The majority of patients do feel better, physically and emotionally, after two or three weeks. Those that continue to be unhappy or depressed probably had unrealistic expectations in the first place, Sarwer tells WebMD.

"If you're expecting a Cinderella-like transformation you're likely to feel let down," he explains. "A cosmetic-surgery procedure is not going to save a failing marriage, change your social life, or cure emotional problems."

Sarwer adds that people who want to fix a very specific physical trait -- such as a bump on their nose or love handles -- are usually more satisfied than people who go to a surgeon's office with an attitude of "I'm ugly. You're the beauty expert. Fix me."

While there is no standard protocol for screening patients ahead of time, many plastic surgeons, including Miami surgeon Stephan Baker, MD, believe patient selection is critical. He meets with patients three times before operating in order to establish realistic expectations.

"This is not like surgery for appendicitis, where you don't care how the patient feels about it because it has to be done," says Baker, a spokesman for the American Society of Plastic Surgeons (ASPS). "This is emotional surgery and it's very important for the patient to be honest with themselves, to understand the likely outcome, the potential complications, and their own emotional reserves."

Baker asks patients what is driving them to have surgery and what their expectations are. He often turns people away if they think fixing a feature will also fix other problems, or if a patient seems like "one of the Michael Jacksons of the world."

"I am very hesitant to operate on anyone who has had the same feature fixed twice already," Baker tells WebMD.

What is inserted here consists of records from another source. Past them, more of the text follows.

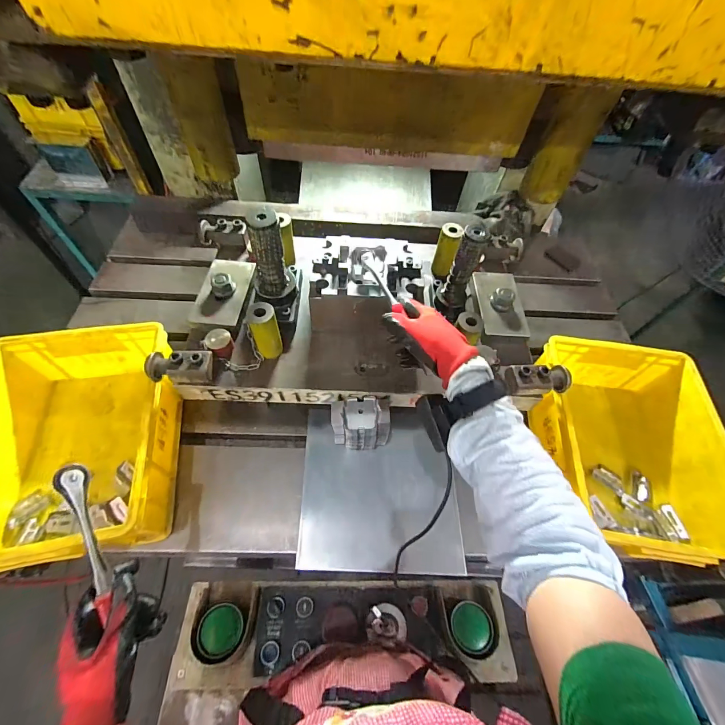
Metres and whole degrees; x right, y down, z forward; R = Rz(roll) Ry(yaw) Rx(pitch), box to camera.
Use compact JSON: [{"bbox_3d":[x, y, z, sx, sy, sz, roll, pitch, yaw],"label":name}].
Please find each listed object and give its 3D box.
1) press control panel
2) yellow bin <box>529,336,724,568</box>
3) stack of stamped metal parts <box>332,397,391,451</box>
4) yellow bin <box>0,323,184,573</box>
[{"bbox_3d":[-0.027,0.457,0.592,0.545,0.078,0.145,2,58,-3],"label":"press control panel"},{"bbox_3d":[0.444,0.151,0.608,0.263,0.158,0.348,6,57,0],"label":"yellow bin"},{"bbox_3d":[-0.001,0.110,0.587,0.097,0.119,0.055,-3,58,-6],"label":"stack of stamped metal parts"},{"bbox_3d":[-0.442,0.115,0.545,0.257,0.123,0.349,-9,59,-9],"label":"yellow bin"}]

People who get repeated surgeries on the same feature possibly suffer from a psychological condition called body dysmorphic disorder (BDD), also known as "imagined ugliness syndrome." Body dysmorphic disorder, which affects 7%-12% of cosmetic-surgery patients (men and women equally), is characterized by an obsession with an imagined physical flaw to the point that it can interfere with normal functioning. Someone with body dysmorphic disorder might avoid social situations because they feel too ugly to be seen, or compulsively try to hide the offending feature with clothing or gestures.

Cosmetic surgery doesn't help people with body dysmorphic disorder and is not advised. "Surgery doesn't work because the physical flaw isn't the real issue." says Kearney-Cooke. "BDD is a psychological problem that needs to be treated with antidepressant medications and behavioral psychotherapy."

Kearney-Cooke worries that the emphasis on body perfection is at an all-time high in our society, creating more dissatisfaction than ever among the general population. "It's no longer just rich people and actresses who are getting plastic surgery," she says. "It used to be that the rest of us looked around and saw people who were 45 looking like they were 45. Now, it's our neighbors who look 35 at age 45 because they've had some kind of cosmetic procedure. It puts pressure on all of us." According to the ASPS, 9.2 million Americans had cosmetic surgery in 2004, up 5% from 2003.

While she is not opposed to cosmetic surgery, Kearney-Cooke emphasizes that it should be done as part of a larger self-improvement plan, not as the answer to an otherwise unfulfilling life.

"I have a patient in her 50s whose husband left her recently," she says. "She got her eyes done because she's dating again and wanted to look better, but she's not expecting that alone to change her life. The important thing is that she is also in therapy, working on herself in other ways, and examining what went wrong with her marriage."

So much of cosmetic surgery is about looking for approval outside yourself, says Kearney Cooke. "It's the people who have a sense of balance, who can incorporate surgery into the bigger picture -- which means also looking within one's self to develop self-confidence and a healthy body image -- who are going to feel most satisfied in the long run."